PROBLEM REQUIREMENTS ->
In the data below, how many lines include the word "labels"? Give only the number.

Dataset entries ->
============================================================
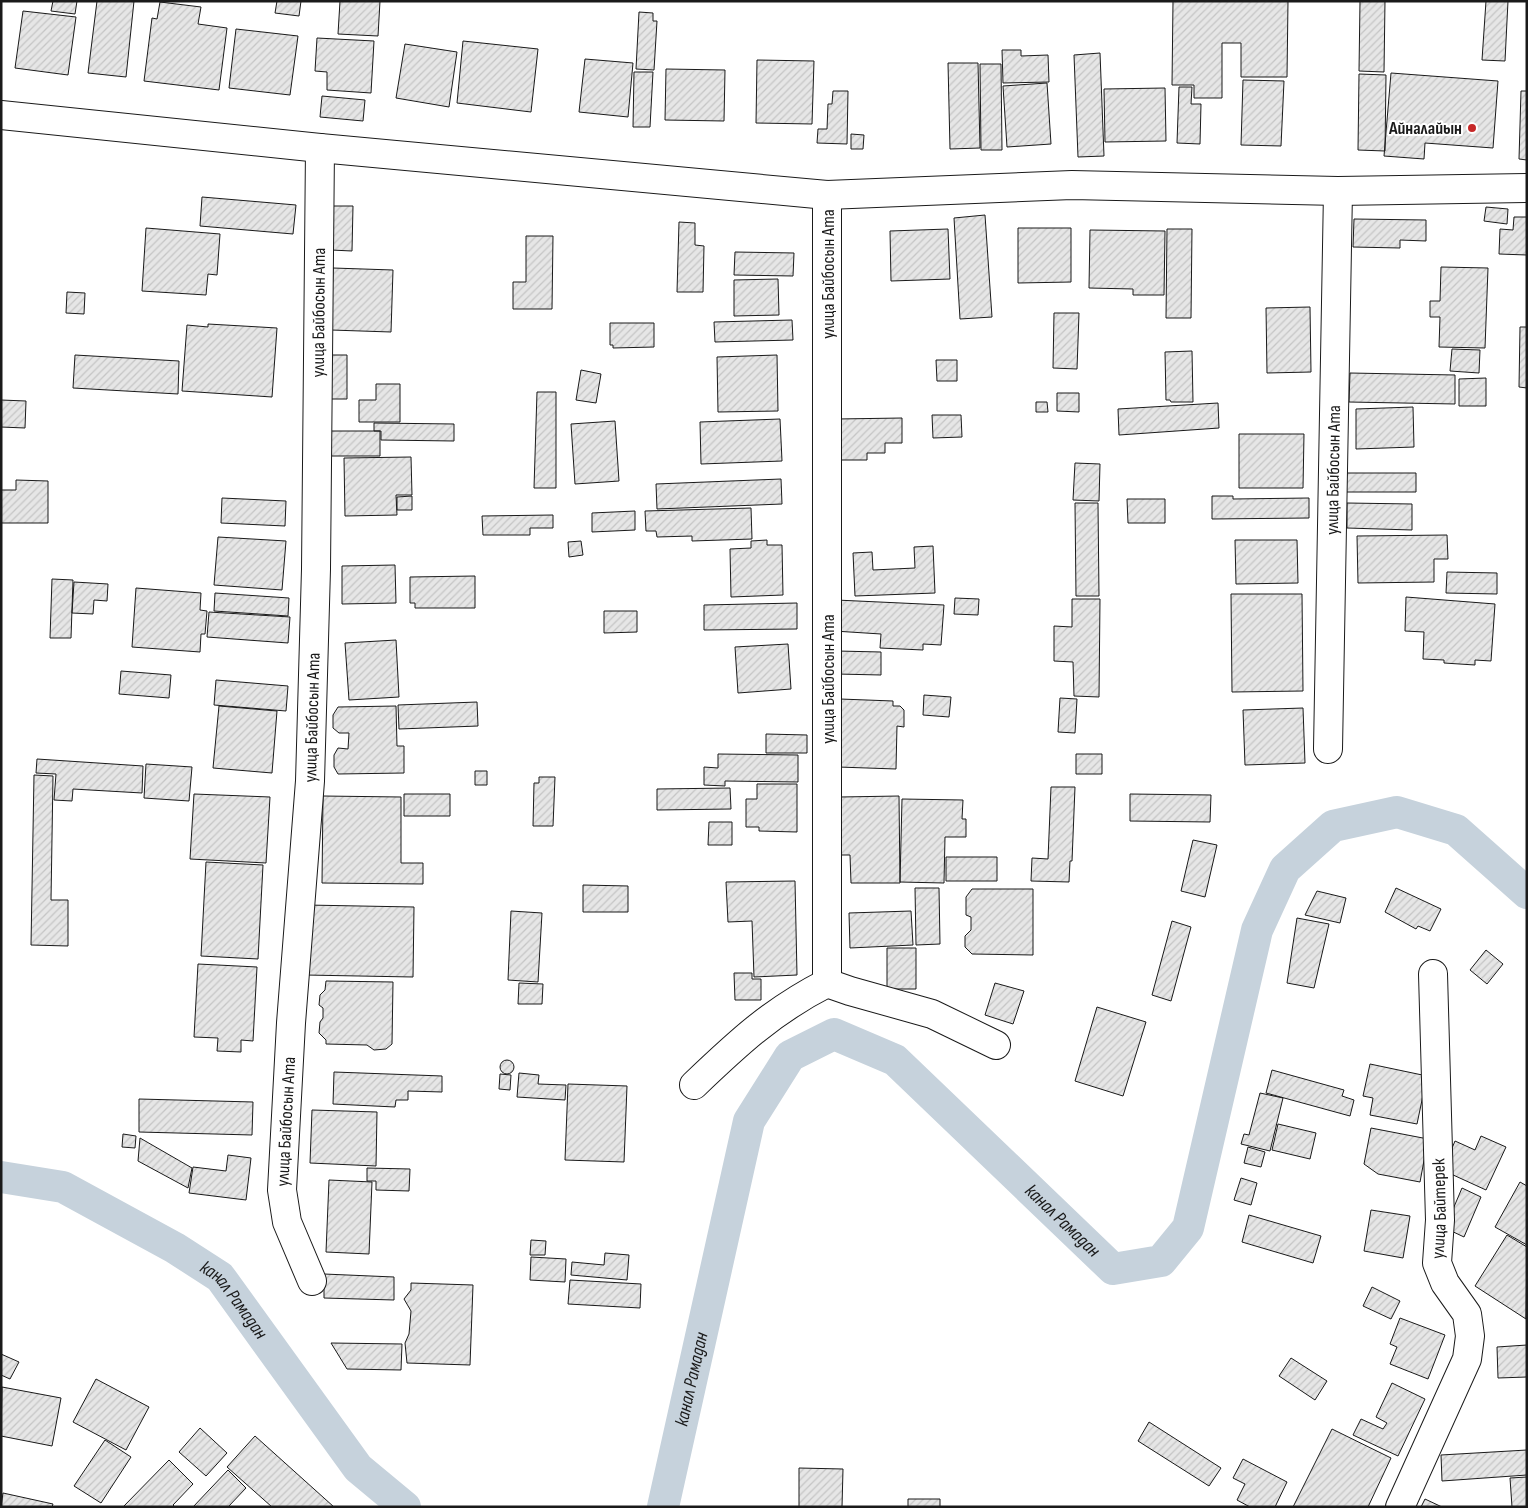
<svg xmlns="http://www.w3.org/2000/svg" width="1528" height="1508" viewBox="0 0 1528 1508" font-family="'Sofia Sans Condensed',sans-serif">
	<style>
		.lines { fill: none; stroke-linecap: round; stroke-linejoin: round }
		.canal { stroke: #c6d2dc; stroke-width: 32 }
		.building { fill: url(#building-hatch); stroke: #1a1a1a }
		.minor-casing { stroke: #1a1a1a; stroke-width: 30 }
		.minor { stroke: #fff; stroke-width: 28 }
		.poi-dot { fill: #c62828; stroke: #fff; stroke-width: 2 }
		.labels { text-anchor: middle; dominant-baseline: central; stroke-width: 4; stroke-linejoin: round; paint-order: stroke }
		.poi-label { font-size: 18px; font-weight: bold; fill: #1a1a1a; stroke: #fff; text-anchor: end }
		.street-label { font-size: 18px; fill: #1a1a1a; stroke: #fff }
		.water-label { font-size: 19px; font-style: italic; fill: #1a1a1a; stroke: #fff }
	</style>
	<defs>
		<pattern id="building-hatch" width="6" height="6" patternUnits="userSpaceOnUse" patternTransform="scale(1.25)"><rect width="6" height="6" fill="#e6e6e6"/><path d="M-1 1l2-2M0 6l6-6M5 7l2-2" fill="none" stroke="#c5c5c5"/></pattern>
	</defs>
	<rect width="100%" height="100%" fill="#fff"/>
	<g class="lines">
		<g class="canal">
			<path id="s1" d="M1 1177 63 1187 175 1248 220 1277 358 1468 405 1507"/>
			<path id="s2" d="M663 1507 749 1121 790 1056 834 1034 895 1060 1113 1269 1161 1261 1188 1228 1257 930 1285 869 1333 826 1397 812 1456 830 1527 893"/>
		</g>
	</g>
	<path class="building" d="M53 1H77L75 14 51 11Z
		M97 1H134L126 77 88 73Z
		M277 1H301L299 16 275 13Z
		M340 1H380L378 36 338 34Z
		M1173 1H1288L1287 77H1241V43H1222V98H1194V85H1172Z
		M1360 1H1385L1384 72 1359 71Z
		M1486 1H1508L1505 61 1482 60Z
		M160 2 201 7 198 24 227 28 219 90 144 81 152 18 157 19Z
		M23 11 76 17 68 75 15 68Z
		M639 12 653 13V21H657L654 70 636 69Z
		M236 29 298 36 290 95 229 88Z
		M317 38 374 41 371 93 327 90V72L315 71Z
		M463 41 538 49 531 112 457 103Z
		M405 44 457 52 449 107 396 98Z
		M1002 50H1021V56L1048 55 1049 82 1003 83Z
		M1100 53 1104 156 1078 157 1074 55Z
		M585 59 633 63 628 117 579 112Z
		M757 60 814 61 812 124 756 123Z
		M948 63H978L980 148 950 149Z
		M980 64H1001L1002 150H981Z
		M666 69 725 70 724 121 665 120Z
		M634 72H653L650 127H633Z
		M1391 73 1498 81 1493 148 1425 143 1424 159 1384 156Z
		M1359 74 1386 75 1385 151 1358 150Z
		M1243 80 1284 81 1281 146 1241 145Z
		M1047 83 1051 144 1007 147 1003 86Z
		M1179 87H1192L1191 104H1201L1200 144 1177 143Z
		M1165 88 1166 141 1105 142 1104 89Z
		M833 91H848L847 144 817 143 818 129H827L828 104H832Z
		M1521 91H1527V160L1519 159Z
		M322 96 365 100 363 121 320 117Z
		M851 134 864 135 863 149H851Z
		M202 197 296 205 293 234 200 226Z
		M332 206H353L352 251 331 250Z
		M1486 207 1508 209 1507 224 1484 221Z
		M985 215 992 317 960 319 954 218Z
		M1514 217H1527V255L1499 254 1500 229 1513 230Z
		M1354 219 1426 220V241L1400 240V248L1353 247Z
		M679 222 695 223V245L704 246 703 292H677Z
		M146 228 220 234 217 275 208 274 206 295 142 291Z
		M1018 228H1071V282L1018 283Z
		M948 229 950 279 891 281 890 231Z
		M1167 229H1192L1191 318H1166Z
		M1090 230 1165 231 1164 295H1133V289L1089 288Z
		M526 236H553L552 309H513V282H526Z
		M735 252 794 253 793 276 734 275Z
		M1441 267 1488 268 1485 348 1439 347 1440 317H1430V301H1440Z
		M333 268 393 270 391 332 331 330Z
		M778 279 779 315 734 316V280Z
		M67 292 85 293 84 314 66 313Z
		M1310 307 1311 372 1267 373 1266 308Z
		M1054 313H1079L1077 369 1053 368Z
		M792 320 793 340 715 342 714 322Z
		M610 323H654V347L613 348V345H610Z
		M208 324 277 328 272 397 182 391 187 325 208 327Z
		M1520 327H1527V388L1519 387Z
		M1452 349 1480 350 1479 373 1450 371Z
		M1192 351 1193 402H1171L1170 400H1166L1165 352Z
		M75 355 179 361 178 394 73 388Z
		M328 355H347V399H328Z
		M777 355 778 411 718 412 717 357Z
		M936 360H957V381H937Z
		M581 370 601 374 596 403 576 400Z
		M1350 373 1455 375V404L1349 402Z
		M1486 378V406H1459V379Z
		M376 384H400V422H359V400H376Z
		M537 392H556V488H534Z
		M1057 393H1079V412L1057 411Z
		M1 400 26 401 25 428 1 427Z
		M1036 402H1047L1048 412H1036Z
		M1218 403 1219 428 1119 435 1118 409Z
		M1413 407 1414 447 1356 449V409Z
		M932 415H961L962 437 933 438Z
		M902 418V443H885V453H867V460H841L837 419Z
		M780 419 782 461 701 464 700 422Z
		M615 421 619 481 575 484 571 424Z
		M374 423 454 424V441L381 440V431H374Z
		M328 431H380V456H327Z
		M1239 434H1304L1303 488H1239Z
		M411 457 412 495H396L397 515 345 516 344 458Z
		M1075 463 1100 464 1099 501 1073 500Z
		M1345 473H1416V492H1345Z
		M781 479 782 504 657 509 656 484Z
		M16 480 48 481V523H1V490H16Z
		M412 496V510H397V497Z
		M1212 496H1233V499L1309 498V518L1212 519Z
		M222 498 286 501 285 526 221 523Z
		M1127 499H1165V523H1128Z
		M1075 503H1098L1099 596H1076Z
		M1347 503 1412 504V530L1347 528Z
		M751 508 752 539 692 541V536L657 537 656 531H646L645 511Z
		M635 511V530L592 532V513Z
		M553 515V528H530V535H483L482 516Z
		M1447 535 1448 559H1434V582L1358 583 1357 536Z
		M218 537 286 541 282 590 214 585Z
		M767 540V545H782L783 595 731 597 730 549 751 548V541Z
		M1235 540H1297L1298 583 1236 584Z
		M581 541 583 555 569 557 568 542Z
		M933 546 935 593 855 596 853 553 872 552 873 570 915 568 914 547Z
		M395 565 396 603 342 604V566Z
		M1447 572 1497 573V594L1446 593Z
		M475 576V608H415V603H410V577Z
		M52 579 73 580 71 638H50Z
		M74 582 108 584 107 601 94 600 93 614 72 613Z
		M136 588 201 593 200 610 207 611 205 634H201L200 652 132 647Z
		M215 593 289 598 288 616 214 611Z
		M1231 594H1302L1303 691 1232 692Z
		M1406 597 1495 604 1491 661 1475 660V665L1444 663V660L1423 659 1424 632 1405 631Z
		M955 598 979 599 978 615 954 614Z
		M1072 599H1100L1099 697 1074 696 1073 662 1054 661V626L1072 627Z
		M836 600 944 605 941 645 923 644V650L880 648 881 634 834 631Z
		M797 603V629L704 630V605Z
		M604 611H637V632L604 633Z
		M209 612 290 617 288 643 207 637Z
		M396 640 399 697 349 700 345 643Z
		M788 644 791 689 738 693 735 647Z
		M837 651 881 652V675L837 674Z
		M121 671 171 675 169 698 119 694Z
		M216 680 288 686 286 711 214 705Z
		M924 695 951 697 949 717 923 715Z
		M1060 698 1077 699 1075 733 1058 732Z
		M840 699 893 701V706H900L904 710V727L897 726 896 769 838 767Z
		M477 702 478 726 399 729 398 705Z
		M219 706 277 711 272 773 213 768Z
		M396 706 397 746H404V773L338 774 334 767V755L338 748 348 749 349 733H339L333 728V715L338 707Z
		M1303 708 1305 763 1245 765 1243 710Z
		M766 734 807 735V753H766Z
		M718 754 798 755V782L725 781V786L704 785V767L718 768Z
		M1076 754H1102V774H1076Z
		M37 759 143 766 142 793 73 789 72 801 54 800 56 774 36 773Z
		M146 764 192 767 189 801 144 798Z
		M475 771H487V785H475Z
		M34 775 53 776 51 900H68V946L31 945Z
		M539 777H555L553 826H533L534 783H539Z
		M757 784H797V832L759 831V827H746V799H757Z
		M1051 787H1075L1072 861H1070L1069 882 1031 881 1032 858 1048 859Z
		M730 788 731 809 657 810V789Z
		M194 794 270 797 266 863 190 859Z
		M404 794H450V816H404Z
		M1130 794 1211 795 1210 822 1130 821Z
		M323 796 401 797V863H423V884L322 883Z
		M899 796 900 883H851L850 855H840V797Z
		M902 799 963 800 962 819H966V837H945L944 883 900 882Z
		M709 822H732V845H708Z
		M1193 840 1217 845 1205 897 1181 891Z
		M946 857H997V881H946Z
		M206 862 263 865 258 959 201 956Z
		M795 881 797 975 754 977 752 921 728 922 726 882Z
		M583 885 628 886V912H583Z
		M915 888H939L940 944 916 945Z
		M1396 888 1441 909 1430 931 1418 926 1416 929 1385 912Z
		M972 889H1033V955L972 954 965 947V936L971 930V917L966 915V897Z
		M1317 891 1346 898 1340 923 1305 915Z
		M306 905 414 907 413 977 305 975Z
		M511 911 542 913 538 982 508 980Z
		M911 911 913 945 850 948 849 913Z
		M1297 918 1329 924 1314 988 1287 983Z
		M1172 921 1191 927 1171 1001 1152 995Z
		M887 948H916V989H887Z
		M1486 950 1503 964 1487 984 1470 970Z
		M198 964 257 967 253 1041 241 1040V1052L217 1051 218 1038 194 1037Z
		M734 973H752V979H761V1000H735Z
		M326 981 393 982 392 1044 386 1049 374 1050 367 1045 326 1044V1040L319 1033 320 1022 323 1018V1008L319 1005 320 995 325 990Z
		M519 983 543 984 542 1004H518Z
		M995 983 1024 991 1013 1024 985 1015Z
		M1097 1007 1146 1022 1123 1096 1075 1081Z
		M500 1067a7 7 0 1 1 14 0a7 7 0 1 1-14 0Z
		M1370 1064 1427 1076 1417 1124 1370 1115 1373 1098 1363 1096Z
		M1272 1070 1344 1090 1342 1096 1354 1100 1350 1116 1266 1093Z
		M334 1072 442 1076V1092L408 1091V1100H396L395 1107 333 1104Z
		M519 1073 539 1075 538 1084 566 1085 565 1100 517 1097Z
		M500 1074 511 1075 510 1090 499 1089Z
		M568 1084 627 1086 624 1162 565 1160Z
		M1260 1093 1283 1098 1270 1151 1241 1144 1244 1134 1249 1135Z
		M139 1099 253 1102 252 1135 139 1132Z
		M312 1110 377 1112 376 1166 310 1163Z
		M1278 1124 1316 1133 1310 1159 1272 1150Z
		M1371 1128 1428 1139 1420 1182 1378 1174 1364 1164Z
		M123 1134 136 1136 135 1148 122 1147Z
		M1481 1136 1506 1147 1486 1190 1451 1174 1445 1165 1455 1141 1475 1150Z
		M140 1138 192 1168 188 1188 138 1161Z
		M1248 1147 1265 1152 1261 1167 1244 1163Z
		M228 1155 251 1158 246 1200 189 1193 193 1167 226 1171Z
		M367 1168 410 1169 409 1191 376 1190V1181H367Z
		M1241 1178 1257 1183 1251 1205 1234 1200Z
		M329 1180 372 1182 369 1254 326 1252Z
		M1520 1182 1527 1186V1245L1495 1227Z
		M1462 1188 1481 1197 1464 1237 1445 1228Z
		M1371 1210 1410 1216 1403 1258 1364 1251Z
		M1249 1215 1321 1236 1313 1263 1242 1242Z
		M1507 1235 1527 1247 1526 1319 1475 1286Z
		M531 1240 546 1241 545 1255H530Z
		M605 1253 629 1255 627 1280 571 1275 572 1262 604 1265Z
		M531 1257 566 1259 565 1282 530 1280Z
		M324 1274 394 1277V1300L324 1298Z
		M570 1280 641 1284 640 1308 568 1304Z
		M411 1283 473 1285 470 1365 407 1363 405 1343 409 1334 411 1311 404 1299 411 1290Z
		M1372 1287 1400 1301 1391 1319 1363 1306Z
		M1400 1318 1445 1335 1428 1379 1390 1364 1397 1347 1390 1344Z
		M331 1343 402 1344 401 1370 347 1369Z
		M1527 1345V1377L1498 1378 1497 1347Z
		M1 1354 19 1362 10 1379 1 1375Z
		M1291 1358 1327 1381 1315 1400 1279 1376Z
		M96 1379 149 1407 126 1450 73 1422Z
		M1392 1383 1425 1399 1398 1456 1353 1435 1361 1419 1383 1429 1387 1423 1376 1417Z
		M2 1387 61 1398 52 1446 1 1436Z
		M1149 1422 1221 1468 1209 1486 1138 1441Z
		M200 1428 227 1453 206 1476 179 1452Z
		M1332 1429 1391 1458 1368 1507H1293Z
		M255 1436 334 1507H272L227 1467Z
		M105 1440 131 1457 101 1503 74 1486Z
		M1527 1450V1475L1442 1481 1441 1455Z
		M1243 1459 1287 1482 1275 1507H1250L1237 1500 1245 1484 1233 1478Z
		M169 1460 193 1484 173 1505 175 1507H123Z
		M799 1468 843 1469 842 1507H799Z
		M228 1470 246 1488 228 1507H193Z
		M1527 1477V1507H1512L1510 1478Z
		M3 1493 53 1504 52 1507H1Z
		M908 1499H940V1507H908Z
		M1425 1499 1442 1507H1421Z"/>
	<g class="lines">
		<g class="minor-casing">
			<g id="minor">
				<path d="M1 115 320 148 827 195 1072 185 1338 191 1527 188"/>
				<path d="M827 195V983"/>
				<path id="s3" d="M1328 749 1338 191"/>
				<path d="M827 983 850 991 932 1014 996 1045"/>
				<path d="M694 1085C738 1043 772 1011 827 983"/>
				<path id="s4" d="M312 1281 287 1222 282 1190 291 1023 310 781 316 569 320 148"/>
				<path id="s5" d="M1400 1507 1467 1359 1470 1336 1467 1314 1445 1283 1437 1263 1440 1220 1433 974"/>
			</g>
		</g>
		<use href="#minor" class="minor"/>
	</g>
	<circle class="poi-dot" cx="1472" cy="128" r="5"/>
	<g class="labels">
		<g class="poi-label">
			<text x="1462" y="128">Айналайын</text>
		</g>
		<g class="street-label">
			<text transform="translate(828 274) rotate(-90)">улица Байбосын Ата</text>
			<text stroke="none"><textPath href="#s4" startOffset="975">улица Байбосын Ата</textPath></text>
			<text stroke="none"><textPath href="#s3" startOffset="279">улица Байбосын Ата</textPath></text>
			<text transform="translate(828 679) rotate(-90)">улица Байбосын Ата</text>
			<text stroke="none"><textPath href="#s4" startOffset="570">улица Байбосын Ата</textPath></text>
			<text stroke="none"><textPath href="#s4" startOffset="165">улица Байбосын Ата</textPath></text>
			<text stroke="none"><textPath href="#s5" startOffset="322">улица Байтерек</textPath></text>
		</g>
		<g class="water-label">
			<text stroke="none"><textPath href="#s2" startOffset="820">канал Рамадан</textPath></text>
			<text stroke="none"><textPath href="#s1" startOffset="270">канал Рамадан</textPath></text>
			<text stroke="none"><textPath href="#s2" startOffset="131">канал Рамадан</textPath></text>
		</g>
	</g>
	<rect width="1528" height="1508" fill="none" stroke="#1a1a1a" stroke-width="5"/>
</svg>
============================================================
WRITTEN RESPONSE ->
2